Economic Outlook - June 2017

  1. The U.S. economy grew at a faster pace in the first quarter (Q1) than previously reported. The Commerce Department stated that the second revision for Q1 GDP came in at an annual rate of 1.2%, up from 0.7% in the advance estimate. Growth of consumer spending remained modest but was revised up slightly. An already strong business investment gain improved to 11.4%, marking the strongest quarterly increase in five years. While Q1 growth slowed from the 2016 Q4 pace of 2.1%, there are signs of a pickup in the Q2. The Atlanta Fed’s forecast for Q2 GDP growth currently stands at 3.0%. We anticipate GDP growth in the range of 2.5% – 3% for the full year.

  2. Upbeat indicators bode well for the second quarter. Existing home sales in March increased at the fastest pace in a decade, the unemployment rate dropped to its lowest level since 2001, and solid consumer spending gains at online retailers showed broad based growth. Industrial production, a measure of output at factories, mines, and utilities, rose 1.0% from a month earlier, the largest gain in more than three years. Manufacturing output, the largest component of industrial production, posted a strong gain pushing the index to a post-recession high. Overall capacity utilization increased to 76.7% but remains below the long-term average of 80%, a sign that the economy is operating below its current potential.

  3. The May jobs report sent a mixed message.

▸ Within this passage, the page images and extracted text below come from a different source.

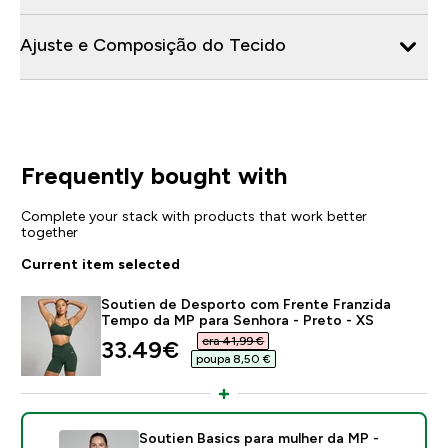
Ajuste e Composição do Tecido
Frequently bought with
Complete your stack with products that work better
together
Current item selected
Soutien de Desporto com Frente Franzida
Tempo da MP para Senhora - Preto - XS
era 41,99 €‎
discounted price
33.49€‎
poupa 8,50 €‎
Soutien Basics para mulher da MP -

The unemployment rate declined to 4.3%, its lowest level in 16 years, but it fell because 429,000 people dropped out of the labor force. The U.S. economy added 138,000 jobs in May, less than the 174,000 jobs gained in April, but greater than the 100,000 jobs per month needed to keep up with the growth in the working-age population. Monthly job numbers can be volatile. The long-term trend remains positive and overall, the evidence suggests that the labor market is cyclically tightening.

  4. The Federal Open Market Committee last met on May 2-3 and members left the benchmark rate unchanged. They acknowledged the sluggish pace of growth at the start of the year, but stated, “The Committee views the slowing in growth during the first quarter as likely to be transitory.” Expectations are for at least two more 25 basis point increases this year. The Committee will meet on June 13-14. We anticipate the next increase in the federal funds rate will be at that meeting.

Sources: Bloomberg LLC, FACTSET, WSJ, U.S. Department of Labor, Federal ReserveInstitute for Supply Management

* This commentary reflects the opinions of Welch & Forbes based on information that we believe to be reliable. It is intended for informational purposes only, and not to suggest any specific performance or results, nor should it be considered investment, financial, tax or other professional advice. It is not an offer or solicitation.